-- What the task requires --
Swap "layout element" for "region of the page" throughout the lines below, changing nothing else, and write out all the lines again without the pictures.

## BEGIN Data listing

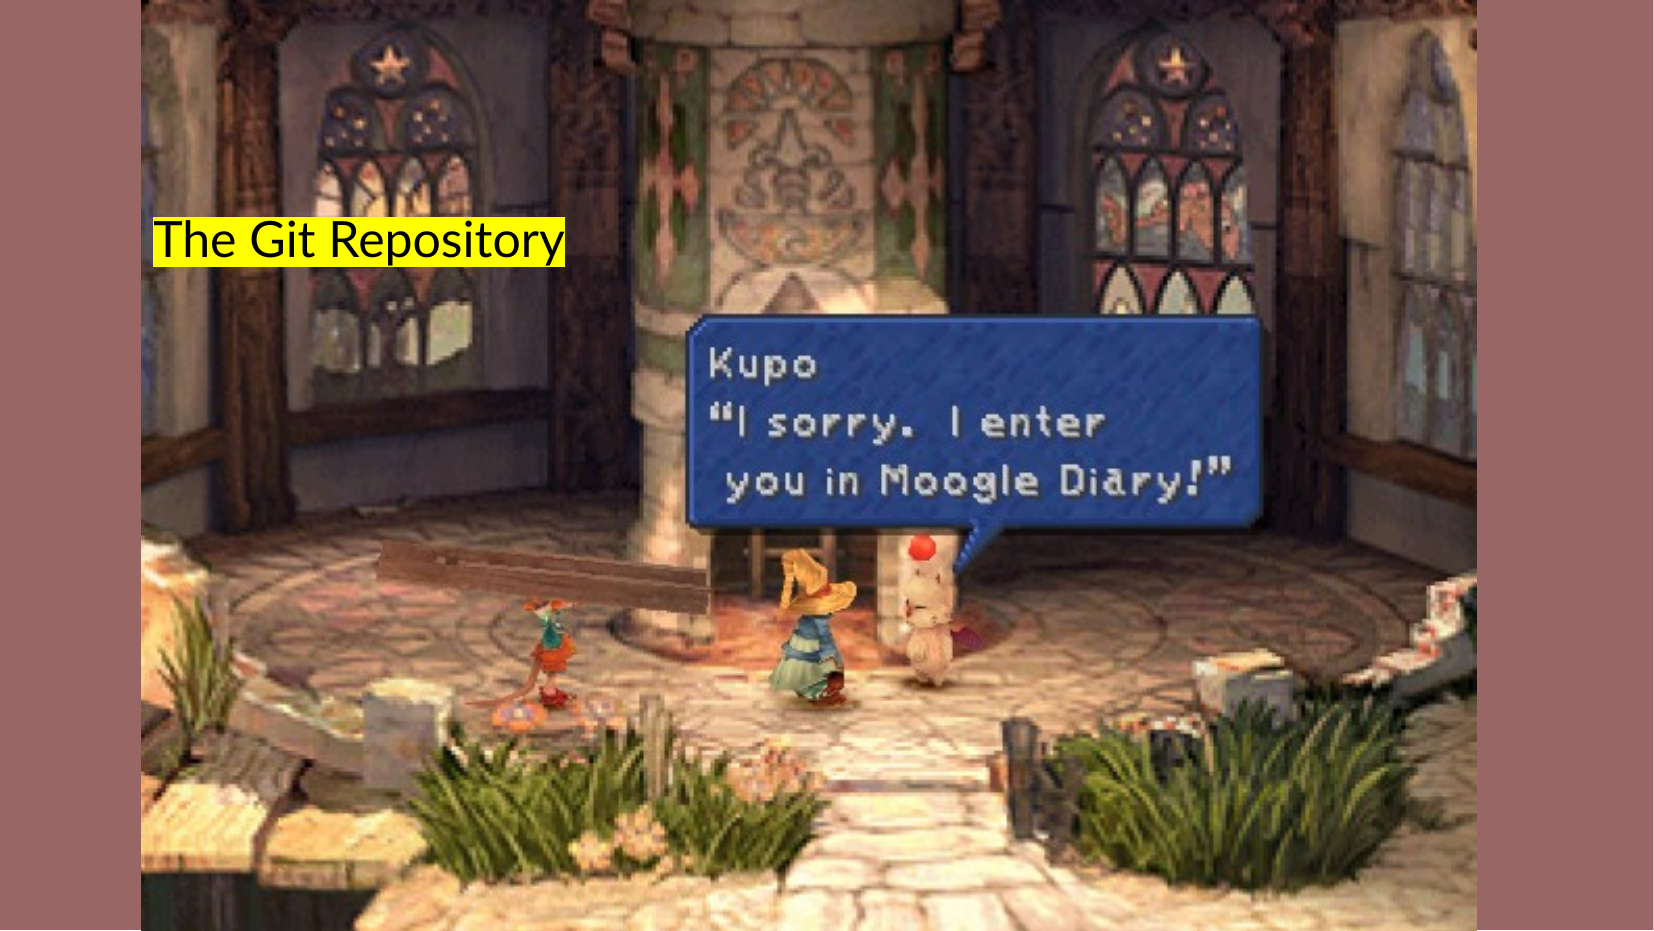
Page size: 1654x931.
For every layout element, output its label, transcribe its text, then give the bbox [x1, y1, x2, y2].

list The Git Repository [82, 217, 1571, 839]
picture [141, 0, 1477, 217]
picture [141, 839, 1477, 931]
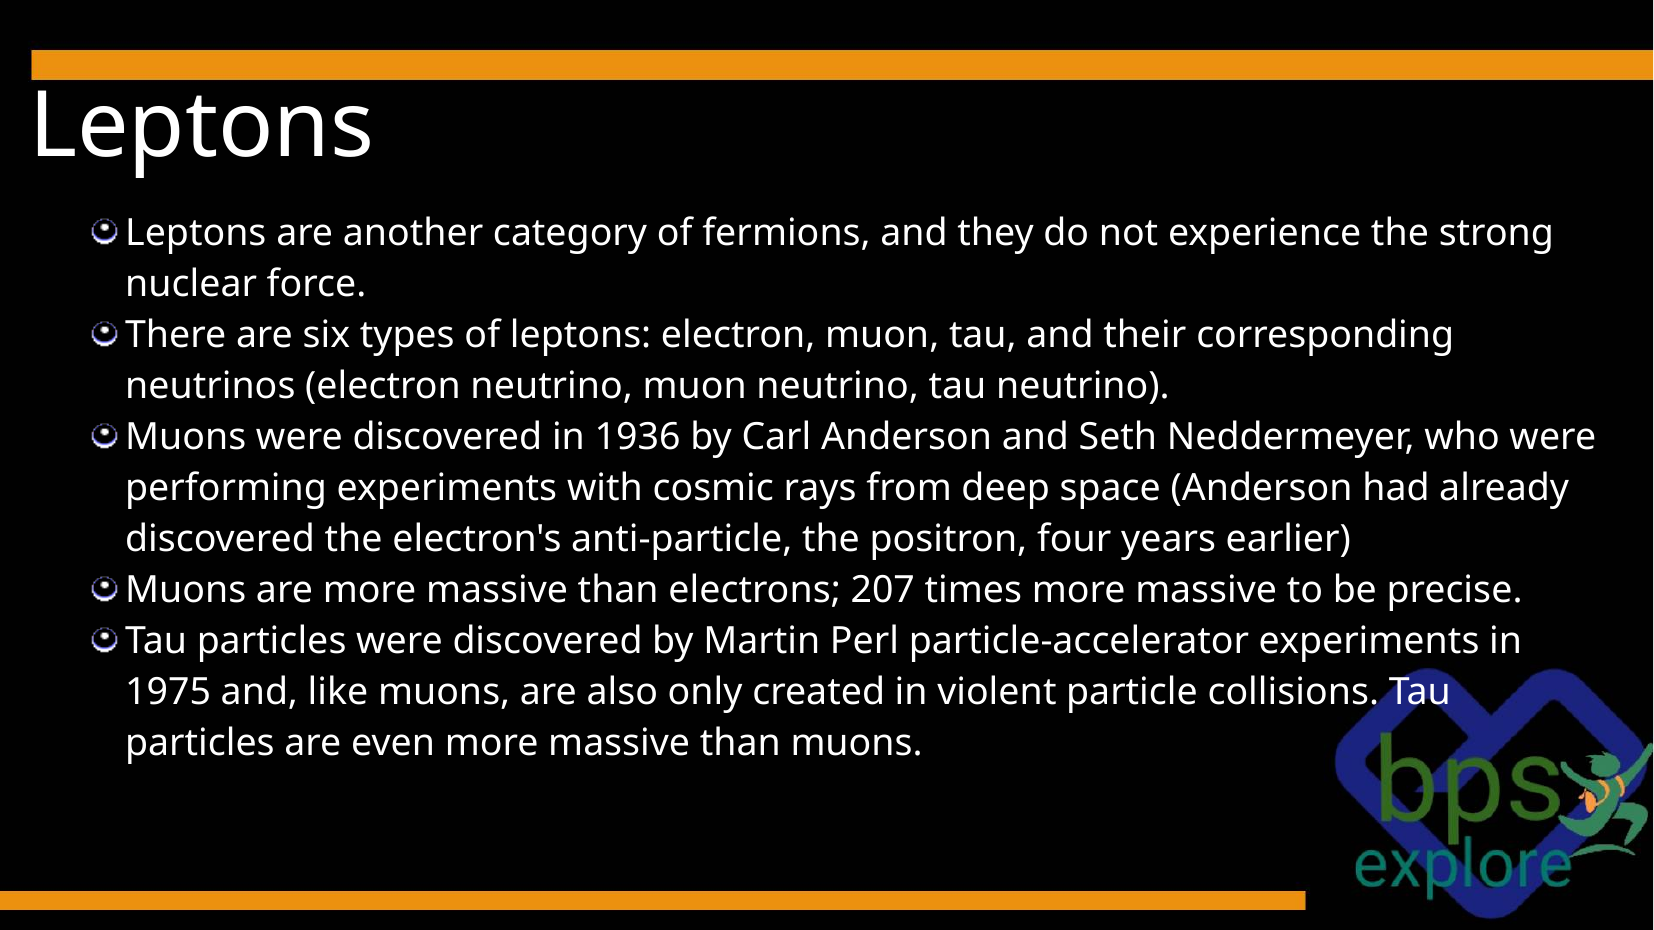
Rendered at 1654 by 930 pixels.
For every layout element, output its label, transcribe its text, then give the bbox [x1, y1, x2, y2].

picture [0, 0, 1654, 930]
text_box Leptons are another category of fermions, and they do not experience the strong nuclear force. There are six types of leptons: electron, muon, tau, and their corresponding neutrinos (electron neutrino, muon neutrino, tau neutrino). Muons were discovered in 1936 by Carl Anderson and Seth Neddermeyer, who were performing experiments with cosmic rays from deep space (Anderson had already discovered the electron's anti-particle, the positron, four years earlier) Muons are more massive than electrons; 207 times more massive to be precise. Tau particles were discovered by Martin Perl particle-accelerator experiments in 1975 and, like muons, are also only created in violent particle collisions. Tau particles are even more massive than muons. [75, 198, 1613, 826]
title Leptons [29, 42, 1518, 199]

## END Data listing

-- Exercise result --
Page size: 1654x931.
For every region of the page, output its label, transcribe its text, then give the bbox [x1, y1, x2, y2].

list The Git Repository [82, 217, 1571, 839]
picture [141, 0, 1477, 217]
picture [141, 839, 1477, 931]
Rendered at 1654 by 930 pixels.
For every region of the page, output its label, transcribe its text, then give the bbox [x1, y1, x2, y2].

picture [0, 0, 1654, 930]
text_box Leptons are another category of fermions, and they do not experience the strong nuclear force. There are six types of leptons: electron, muon, tau, and their corresponding neutrinos (electron neutrino, muon neutrino, tau neutrino). Muons were discovered in 1936 by Carl Anderson and Seth Neddermeyer, who were performing experiments with cosmic rays from deep space (Anderson had already discovered the electron's anti-particle, the positron, four years earlier) Muons are more massive than electrons; 207 times more massive to be precise. Tau particles were discovered by Martin Perl particle-accelerator experiments in 1975 and, like muons, are also only created in violent particle collisions. Tau particles are even more massive than muons. [75, 198, 1613, 826]
title Leptons [29, 42, 1518, 199]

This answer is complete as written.